EXCERPT:
***

TFounder of the Syrian Observatory for Human Rights, Rami Abdel Rahman operates from the English city of Coventry. Leon Neal / AFP
TFounder of the Syrian Observatory for Human Rights, Rami Abdel Rahman operates from the English city of Coventry. Leon Neal / AFP
TFounder of the Syrian Observatory for Human Rights, Rami Abdel Rahman operates from the English city of Coventry. Leon Neal / AFP
TFounder of the Syrian Observatory for Human Rights, Rami Abdel Rahman operates from the English city of Coventry. Leon Neal / AFP

Syrian activist in Britain keeps grim toll of civil war


  • English
  • Arabic

LONDON // The founder of the Syrian Observatory for Human Rights, Rami Abdel Rahman, rages at the “hypocrisy” of the international community in focusing on chemical weapons and overlooking the “endless bloodbath” in war-ravaged Syria.

Day after day, from a base in the drab English city of Coventry, the exiled Mr Rahman and his volunteers have counted the human toll of Syria’s civil war since the conflict erupted in March 2011.

“In Syria, out of more than 120,000 people killed, 500 were killed with chemical weapons. Are these more horrendous deaths than the others?” Mr Rahman said in an interview in London.

Mr Rahman, who is in his forties and wears a dark suit, gestures feverishly with his hands to show his disgust at the situation.

“Nothing has changed at all. The clashes continue. Blood continues to be spilled and the intensity of the conflict increases,” he says, speaking in Arabic through a translator.

***

EXCERPTED DATA:
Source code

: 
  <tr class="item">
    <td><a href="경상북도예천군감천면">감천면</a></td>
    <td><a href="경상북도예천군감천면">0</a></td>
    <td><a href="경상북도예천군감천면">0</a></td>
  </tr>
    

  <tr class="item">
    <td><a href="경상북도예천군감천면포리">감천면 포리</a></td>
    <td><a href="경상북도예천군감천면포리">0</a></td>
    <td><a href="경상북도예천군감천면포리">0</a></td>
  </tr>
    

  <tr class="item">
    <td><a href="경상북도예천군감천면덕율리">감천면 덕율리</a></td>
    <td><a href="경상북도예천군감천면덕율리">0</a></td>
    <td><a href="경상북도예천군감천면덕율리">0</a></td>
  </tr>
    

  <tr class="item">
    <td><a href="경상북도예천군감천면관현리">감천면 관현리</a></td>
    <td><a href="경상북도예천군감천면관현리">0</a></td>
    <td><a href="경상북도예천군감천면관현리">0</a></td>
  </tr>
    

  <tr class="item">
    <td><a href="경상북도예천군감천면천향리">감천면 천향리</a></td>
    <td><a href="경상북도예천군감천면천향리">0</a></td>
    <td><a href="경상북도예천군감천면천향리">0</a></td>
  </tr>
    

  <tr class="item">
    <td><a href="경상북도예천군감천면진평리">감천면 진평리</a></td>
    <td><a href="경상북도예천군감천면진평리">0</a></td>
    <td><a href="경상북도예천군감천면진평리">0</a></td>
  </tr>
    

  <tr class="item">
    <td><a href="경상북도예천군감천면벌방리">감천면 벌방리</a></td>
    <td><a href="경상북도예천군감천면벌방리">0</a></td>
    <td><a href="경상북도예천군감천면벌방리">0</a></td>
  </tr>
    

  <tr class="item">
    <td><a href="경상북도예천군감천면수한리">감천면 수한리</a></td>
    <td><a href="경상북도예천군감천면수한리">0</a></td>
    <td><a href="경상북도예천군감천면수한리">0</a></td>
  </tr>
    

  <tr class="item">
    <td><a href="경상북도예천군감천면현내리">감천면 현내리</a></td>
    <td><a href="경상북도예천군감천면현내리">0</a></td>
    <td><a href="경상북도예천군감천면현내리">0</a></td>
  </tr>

***

REQUEST A:
Retype the passage of the article on the Syrian activist in Britain from "LONDON // The" up to and including "in war-ravaged Syria.".
REQUEST B:
Write the next part of the article on the Syrian activist in Britain, beginning right after its last sentence.

OUTPUT A:
LONDON // The founder of the Syrian Observatory for Human Rights, Rami Abdel Rahman, rages at the “hypocrisy” of the international community in focusing on chemical weapons and overlooking the “endless bloodbath” in war-ravaged Syria.

OUTPUT B:
President Bashar Al Assad last month offered to give up Syria’s chemical weapons in a Russian-brokered deal aimed at staving off a possible Western military strike.

But Mr Rahman says that according to his figures the conflict is still killing 4,000 to 5,000 people a month.

The Observatory’s gruesome tally is followed by all major international news organisations and by foreign governments.

“The regime commits dozens of atrocities every day,” says Mr Rahman, but he adds that the other side is also responsible for war crimes, as Al Qaeda-affiliated groups such as the Islamic State of Iraq and the Levant and the Al Nusra front try to establish an “alternative dictatorship”.

From dawn until late at night, Mr Rahman is glued to the telephone. When there is a major incident he will deal with two calls at the same time, a phone to each ear.

The former businessman was born in Baniyas to a Sunni family. He was locked up three times by the Assad regime for links to Amnesty International before he finally fled in 2000. He set up the Syrian Observatory for Human Rights in 2006.

He says the organisation has “230 activists within its structure. Teachers, lawyers, doctors, journalists, as well as news provided by more than 5,000 people across the country.”

They include officials from the Assad regime, soldiers, rebels and Islamist militants, he says. Six of them have already been killed.

The Observatory has to sift the facts from propaganda and disinformation. Accuracy is vital, given accusations from some quarters that the group is, variously, a Qatari mouthpiece, an agent of Western powers and a part of the Muslim Brotherhood.

“Our only agenda is defending human rights and reaching a democratic state,” Mr Rahman says.

He says they have to be as accurate as possible in compiling the details of the violence, whether it is a deadly blast in southern Deraa province, a rebel assault on Aleppo’s central jail, fights between rebel groups, the burning of Catholic churches or the destruction of a statue deemed idolatrous by the Islamists.

With his work for the Observatory taking up most of his time, he has left his day job of running a clothes shop to his wife. His family life has also suffered.

“I don’t have time for my daughter, who is seven,” he says.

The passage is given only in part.